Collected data

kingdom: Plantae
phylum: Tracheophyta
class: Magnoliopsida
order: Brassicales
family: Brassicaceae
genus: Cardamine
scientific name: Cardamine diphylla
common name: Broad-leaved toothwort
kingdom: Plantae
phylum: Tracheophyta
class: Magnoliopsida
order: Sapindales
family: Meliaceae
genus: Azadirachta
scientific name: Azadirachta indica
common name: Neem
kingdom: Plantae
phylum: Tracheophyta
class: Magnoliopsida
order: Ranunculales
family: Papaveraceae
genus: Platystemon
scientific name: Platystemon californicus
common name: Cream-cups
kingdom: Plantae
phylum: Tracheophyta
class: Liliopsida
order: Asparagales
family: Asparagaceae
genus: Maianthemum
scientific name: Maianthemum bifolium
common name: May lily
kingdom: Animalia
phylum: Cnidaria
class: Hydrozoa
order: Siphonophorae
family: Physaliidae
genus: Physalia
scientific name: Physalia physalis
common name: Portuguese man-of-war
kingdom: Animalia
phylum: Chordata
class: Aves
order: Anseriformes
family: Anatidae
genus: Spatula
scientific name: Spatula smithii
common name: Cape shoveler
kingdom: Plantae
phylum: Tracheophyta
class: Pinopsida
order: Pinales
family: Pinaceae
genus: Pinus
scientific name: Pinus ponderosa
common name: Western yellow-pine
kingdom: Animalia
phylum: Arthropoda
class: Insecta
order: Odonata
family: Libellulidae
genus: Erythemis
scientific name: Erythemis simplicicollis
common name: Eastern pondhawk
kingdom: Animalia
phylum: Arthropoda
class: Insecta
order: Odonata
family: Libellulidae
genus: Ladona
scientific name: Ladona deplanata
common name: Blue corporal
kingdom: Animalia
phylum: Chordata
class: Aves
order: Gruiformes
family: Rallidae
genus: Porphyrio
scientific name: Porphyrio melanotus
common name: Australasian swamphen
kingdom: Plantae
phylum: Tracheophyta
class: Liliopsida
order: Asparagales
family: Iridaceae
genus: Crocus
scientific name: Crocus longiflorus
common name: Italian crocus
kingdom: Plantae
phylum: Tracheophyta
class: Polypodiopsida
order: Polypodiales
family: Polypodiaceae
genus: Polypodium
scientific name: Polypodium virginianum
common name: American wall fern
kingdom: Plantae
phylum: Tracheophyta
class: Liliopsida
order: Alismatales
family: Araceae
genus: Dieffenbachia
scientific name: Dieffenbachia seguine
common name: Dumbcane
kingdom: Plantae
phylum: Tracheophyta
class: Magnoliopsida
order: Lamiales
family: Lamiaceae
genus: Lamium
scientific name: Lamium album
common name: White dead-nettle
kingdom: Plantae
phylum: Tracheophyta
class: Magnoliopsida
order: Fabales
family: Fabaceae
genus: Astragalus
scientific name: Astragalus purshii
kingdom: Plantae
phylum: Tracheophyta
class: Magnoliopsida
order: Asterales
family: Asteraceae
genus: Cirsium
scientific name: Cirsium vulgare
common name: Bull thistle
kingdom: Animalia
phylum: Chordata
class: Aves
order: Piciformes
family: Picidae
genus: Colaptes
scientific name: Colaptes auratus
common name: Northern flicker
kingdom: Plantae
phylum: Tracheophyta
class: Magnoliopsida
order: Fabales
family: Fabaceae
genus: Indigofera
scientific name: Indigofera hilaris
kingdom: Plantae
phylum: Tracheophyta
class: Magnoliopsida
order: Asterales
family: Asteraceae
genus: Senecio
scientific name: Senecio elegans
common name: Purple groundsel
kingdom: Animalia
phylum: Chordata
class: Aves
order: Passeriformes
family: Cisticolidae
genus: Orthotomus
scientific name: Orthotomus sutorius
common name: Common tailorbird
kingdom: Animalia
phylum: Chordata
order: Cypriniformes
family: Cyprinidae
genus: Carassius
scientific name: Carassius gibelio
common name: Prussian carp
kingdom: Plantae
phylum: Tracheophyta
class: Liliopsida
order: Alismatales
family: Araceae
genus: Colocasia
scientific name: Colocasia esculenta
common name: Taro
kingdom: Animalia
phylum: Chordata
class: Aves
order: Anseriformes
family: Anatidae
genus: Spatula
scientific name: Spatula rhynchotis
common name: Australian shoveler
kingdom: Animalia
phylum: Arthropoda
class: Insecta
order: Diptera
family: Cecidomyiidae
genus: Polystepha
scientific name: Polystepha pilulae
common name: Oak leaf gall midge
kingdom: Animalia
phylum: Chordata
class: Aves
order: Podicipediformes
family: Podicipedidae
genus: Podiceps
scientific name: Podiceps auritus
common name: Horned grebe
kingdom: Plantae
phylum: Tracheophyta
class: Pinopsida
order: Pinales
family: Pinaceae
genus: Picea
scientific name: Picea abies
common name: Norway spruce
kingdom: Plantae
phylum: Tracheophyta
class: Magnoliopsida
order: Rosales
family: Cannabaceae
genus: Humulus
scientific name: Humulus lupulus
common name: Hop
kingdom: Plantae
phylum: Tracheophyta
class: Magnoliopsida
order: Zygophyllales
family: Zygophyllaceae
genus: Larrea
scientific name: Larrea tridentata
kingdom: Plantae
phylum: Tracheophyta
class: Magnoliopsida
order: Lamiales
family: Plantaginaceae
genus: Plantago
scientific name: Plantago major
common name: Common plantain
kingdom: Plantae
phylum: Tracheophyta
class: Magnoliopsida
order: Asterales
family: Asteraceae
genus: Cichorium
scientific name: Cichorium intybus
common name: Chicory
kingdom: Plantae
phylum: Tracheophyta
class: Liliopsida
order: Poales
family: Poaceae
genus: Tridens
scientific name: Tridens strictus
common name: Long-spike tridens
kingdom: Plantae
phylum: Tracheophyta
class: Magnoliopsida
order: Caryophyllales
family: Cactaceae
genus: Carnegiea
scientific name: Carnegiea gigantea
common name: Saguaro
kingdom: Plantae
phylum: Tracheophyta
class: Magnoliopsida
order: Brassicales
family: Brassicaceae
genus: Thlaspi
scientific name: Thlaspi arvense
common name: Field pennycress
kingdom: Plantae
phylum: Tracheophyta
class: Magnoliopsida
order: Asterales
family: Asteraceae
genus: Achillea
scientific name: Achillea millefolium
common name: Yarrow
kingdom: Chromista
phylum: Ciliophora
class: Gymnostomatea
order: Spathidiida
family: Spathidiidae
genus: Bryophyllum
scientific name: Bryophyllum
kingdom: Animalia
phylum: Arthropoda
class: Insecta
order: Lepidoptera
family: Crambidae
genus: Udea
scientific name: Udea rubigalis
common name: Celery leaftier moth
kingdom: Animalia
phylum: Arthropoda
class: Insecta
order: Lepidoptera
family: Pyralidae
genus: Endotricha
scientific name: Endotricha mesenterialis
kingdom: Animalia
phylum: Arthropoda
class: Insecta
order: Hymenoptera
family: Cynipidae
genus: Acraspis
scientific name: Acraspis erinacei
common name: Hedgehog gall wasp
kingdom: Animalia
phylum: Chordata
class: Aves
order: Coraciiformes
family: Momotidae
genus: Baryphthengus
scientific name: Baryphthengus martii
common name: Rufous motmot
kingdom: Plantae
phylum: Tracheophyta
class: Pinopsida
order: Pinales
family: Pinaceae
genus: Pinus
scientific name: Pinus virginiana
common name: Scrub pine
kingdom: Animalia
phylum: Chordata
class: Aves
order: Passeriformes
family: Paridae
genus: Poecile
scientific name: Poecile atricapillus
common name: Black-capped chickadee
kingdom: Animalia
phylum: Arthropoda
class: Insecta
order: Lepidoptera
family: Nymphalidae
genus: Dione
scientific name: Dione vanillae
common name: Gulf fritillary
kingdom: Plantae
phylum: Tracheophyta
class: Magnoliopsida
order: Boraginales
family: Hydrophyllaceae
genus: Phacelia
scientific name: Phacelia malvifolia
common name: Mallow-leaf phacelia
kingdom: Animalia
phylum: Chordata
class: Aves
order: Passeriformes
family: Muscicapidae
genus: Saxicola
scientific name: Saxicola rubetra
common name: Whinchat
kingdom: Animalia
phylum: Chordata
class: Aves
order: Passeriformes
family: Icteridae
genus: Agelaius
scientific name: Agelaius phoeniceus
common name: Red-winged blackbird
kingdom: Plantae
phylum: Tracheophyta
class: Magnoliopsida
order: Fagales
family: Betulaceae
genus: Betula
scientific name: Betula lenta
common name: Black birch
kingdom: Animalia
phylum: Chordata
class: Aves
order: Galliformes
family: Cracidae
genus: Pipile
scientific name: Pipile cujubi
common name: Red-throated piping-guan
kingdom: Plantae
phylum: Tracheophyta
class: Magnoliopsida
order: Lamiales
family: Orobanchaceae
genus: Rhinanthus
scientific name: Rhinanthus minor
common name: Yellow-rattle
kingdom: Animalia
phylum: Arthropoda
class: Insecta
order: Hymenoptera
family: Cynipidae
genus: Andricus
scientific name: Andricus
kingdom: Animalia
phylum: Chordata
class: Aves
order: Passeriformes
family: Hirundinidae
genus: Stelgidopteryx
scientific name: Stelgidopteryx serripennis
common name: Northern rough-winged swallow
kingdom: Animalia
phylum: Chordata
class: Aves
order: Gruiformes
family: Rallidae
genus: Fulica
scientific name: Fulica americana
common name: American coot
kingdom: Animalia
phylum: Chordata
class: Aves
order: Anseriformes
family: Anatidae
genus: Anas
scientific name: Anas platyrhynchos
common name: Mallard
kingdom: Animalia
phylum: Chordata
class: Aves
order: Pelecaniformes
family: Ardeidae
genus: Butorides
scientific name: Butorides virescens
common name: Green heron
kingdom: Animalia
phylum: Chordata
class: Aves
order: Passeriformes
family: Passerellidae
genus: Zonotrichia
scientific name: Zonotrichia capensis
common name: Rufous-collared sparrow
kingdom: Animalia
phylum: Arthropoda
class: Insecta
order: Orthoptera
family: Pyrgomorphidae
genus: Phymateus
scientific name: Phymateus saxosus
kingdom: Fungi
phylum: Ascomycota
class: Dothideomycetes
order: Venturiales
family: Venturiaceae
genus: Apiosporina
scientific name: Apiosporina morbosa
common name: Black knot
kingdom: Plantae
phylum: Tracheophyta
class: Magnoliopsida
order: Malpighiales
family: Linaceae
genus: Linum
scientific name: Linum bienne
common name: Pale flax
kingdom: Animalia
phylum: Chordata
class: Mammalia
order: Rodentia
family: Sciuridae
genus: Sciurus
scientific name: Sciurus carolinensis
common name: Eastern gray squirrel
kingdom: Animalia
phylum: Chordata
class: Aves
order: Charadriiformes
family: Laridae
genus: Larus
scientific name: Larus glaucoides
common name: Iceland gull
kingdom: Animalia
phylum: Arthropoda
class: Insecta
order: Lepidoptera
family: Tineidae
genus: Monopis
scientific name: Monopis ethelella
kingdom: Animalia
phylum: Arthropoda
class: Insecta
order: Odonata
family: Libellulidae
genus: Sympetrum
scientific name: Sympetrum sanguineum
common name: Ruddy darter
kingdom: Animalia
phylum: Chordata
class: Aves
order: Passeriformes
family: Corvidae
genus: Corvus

The exercise
Please rewrite the records above as a numbered list, covering only the lines from the start of the records up to and including the line with "genus: Erythemis". Leave out any blank lines.

Complete response
1. kingdom: Plantae
2. phylum: Tracheophyta
3. class: Magnoliopsida
4. order: Brassicales
5. family: Brassicaceae
6. genus: Cardamine
7. scientific name: Cardamine diphylla
8. common name: Broad-leaved toothwort
9. kingdom: Plantae
10. phylum: Tracheophyta
11. class: Magnoliopsida
12. order: Sapindales
13. family: Meliaceae
14. genus: Azadirachta
15. scientific name: Azadirachta indica
16. common name: Neem
17. kingdom: Plantae
18. phylum: Tracheophyta
19. class: Magnoliopsida
20. order: Ranunculales
21. family: Papaveraceae
22. genus: Platystemon
23. scientific name: Platystemon californicus
24. common name: Cream-cups
25. kingdom: Plantae
26. phylum: Tracheophyta
27. class: Liliopsida
28. order: Asparagales
29. family: Asparagaceae
30. genus: Maianthemum
31. scientific name: Maianthemum bifolium
32. common name: May lily
33. kingdom: Animalia
34. phylum: Cnidaria
35. class: Hydrozoa
36. order: Siphonophorae
37. family: Physaliidae
38. genus: Physalia
39. scientific name: Physalia physalis
40. common name: Portuguese man-of-war
41. kingdom: Animalia
42. phylum: Chordata
43. class: Aves
44. order: Anseriformes
45. family: Anatidae
46. genus: Spatula
47. scientific name: Spatula smithii
48. common name: Cape shoveler
49. kingdom: Plantae
50. phylum: Tracheophyta
51. class: Pinopsida
52. order: Pinales
53. family: Pinaceae
54. genus: Pinus
55. scientific name: Pinus ponderosa
56. common name: Western yellow-pine
57. kingdom: Animalia
58. phylum: Arthropoda
59. class: Insecta
60. order: Odonata
61. family: Libellulidae
62. genus: Erythemis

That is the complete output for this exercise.